(Assigned task): Set down exactly, and only, the lines from the one with "Staking Providers" to the final line of the entries, both included.
[Extracted entries]
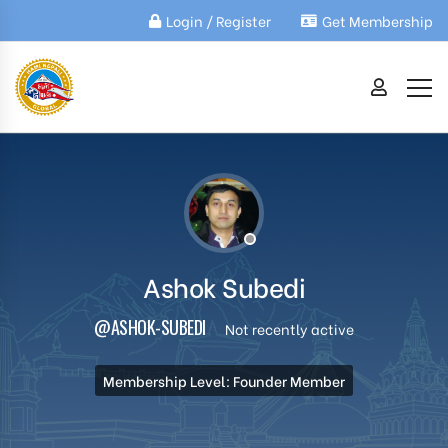
Login / Register
Get Membership
Ashok Subedi
@ASHOK-SUBEDI
Not recently active
Membership Level: Founder Member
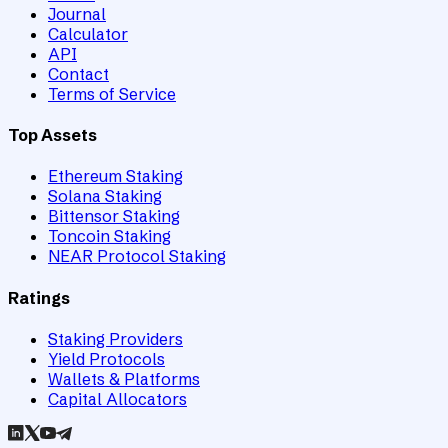
Journal
Calculator
API
Contact
Terms of Service
Top Assets
Ethereum Staking
Solana Staking
Bittensor Staking
Toncoin Staking
NEAR Protocol Staking
Ratings
Staking Providers
Yield Protocols
Wallets & Platforms
Capital Allocators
[/Extracted entries]
(Solution to this exercise):
Staking Providers
Yield Protocols
Wallets & Platforms
Capital Allocators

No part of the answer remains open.